Без всякого разумного движения мысли Шеврикука выхватил бинокль, и тот неожиданно испустил свет, не яркий, но давший увидеть женщину в монашеском плаще с капюшоном. Бинокль словно бы вызвал другое свечение. Над Шеврикукой, уткнувшимся в камни, возникло тюремное оконце с решеткой. Женщина, хотя Шеврикуке удалось разглядеть лишь нижнюю половину ее лица, была несомненно Гликерия. Но требовалось и подтверждение.

– Ты рада мне так, – сказал Шеврикука, – будто я и впрямь мышь.

– Шеврикука? – с удивлением произнесла Гликерия.

– Кто же еще? Ты что, меня и не ждала?

– Ждала, – подумав, ответила Гликерия. – Но с сомнениями.

Теперь Шеврикука разглядел камеру. Длинная, узкая. Пенал. Или часовня?
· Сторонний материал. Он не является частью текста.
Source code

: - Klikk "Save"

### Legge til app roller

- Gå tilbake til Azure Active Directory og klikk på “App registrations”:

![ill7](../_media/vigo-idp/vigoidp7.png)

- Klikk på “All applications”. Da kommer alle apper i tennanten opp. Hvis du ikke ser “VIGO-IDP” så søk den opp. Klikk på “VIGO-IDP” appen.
Гликерия сбросила капюшон, откинула голову и стала похожа на героиню Флавицкого, измученную ужасами мира и оскорбленную подлостью известных ей лиц.

– Ты прикована?

– Да. Я на цепи, – сказала Гликерия. – Здесь узилище.

– Сейчас я освобожу тебя. И выведу отсюда.

– Нет! Нет! Меня не надо выводить отсюда! И не надо освобождать от цепей! – вскричала Гликерия чуть ли не в испуге.

– Но зачем я здесь?

– У тебя много времени? – спросила Гликерия.

– У меня времени мало.

– Тогда будем говорить коротко. И вопросов следует задавать немного.

– Но все же – из-за чего ты здесь?

– Не по своей воле. Из-за чужих козней!

– Из-за чьих? И в чем нарушена или уязвлена твоя воля?

– Если ты явился сюда мстителем или освободителем, – сказала Гликерия, – твой приход бессмысленный.

– Что и зачем я должен делать? – спросил Шеврикука. – Нас могут слышать и наблюдать теперь?

– Я думала: ты позаботился о том, чтобы не могли… – Гликерия будто бы удивилась его вопросу.

Шеврикуке вновь пришлось обратиться к приданным ему силам.

– Так что и зачем я должен сделать?

– Если это не противоречит твоим отношениям ко мне, твоим желаниям, твоим возможностям, я просила бы тебя, я умоляла бы тебя проникнуть в нечто, добыть нечто, что обеспечило бы мне истинное положение и свободу, в частности, от страхов и дурных обязательств.

– Наволочки хватит? – спросил Шеврикука.

– Что? Какой наволочки? Для чего?

– Для добытого. Мне в силу самых разных причин, не в последнюю очередь – сословных, удобнее всего уносить добычу в наволочках.

– Ты балагуришь, Шеврикука! Ты смеешься… – И Гликерия расплакалась.

– Ничего подобного, – сказал Шеврикука мрачно. – Я не шучу. И ты бы могла знать мои привычки. Но где уж тут помнить о них…

– Не обижайся, Шеврикука. – Гликерия шагнула к Шеврикуке, произведя звон оков.

Шеврикука расстроился или даже испугался. Слезы уже состоялись, цепи зазвенели, следом могли открыться нежности, и все пошло бы прескверно. Он положил себе избегать всяческих проявлений чувствительности, чтобы не мешать делу, он и держался, но теперь и сам шагнул навстречу Гликерии, дал ей уткнуться ему в грудь и выплакаться.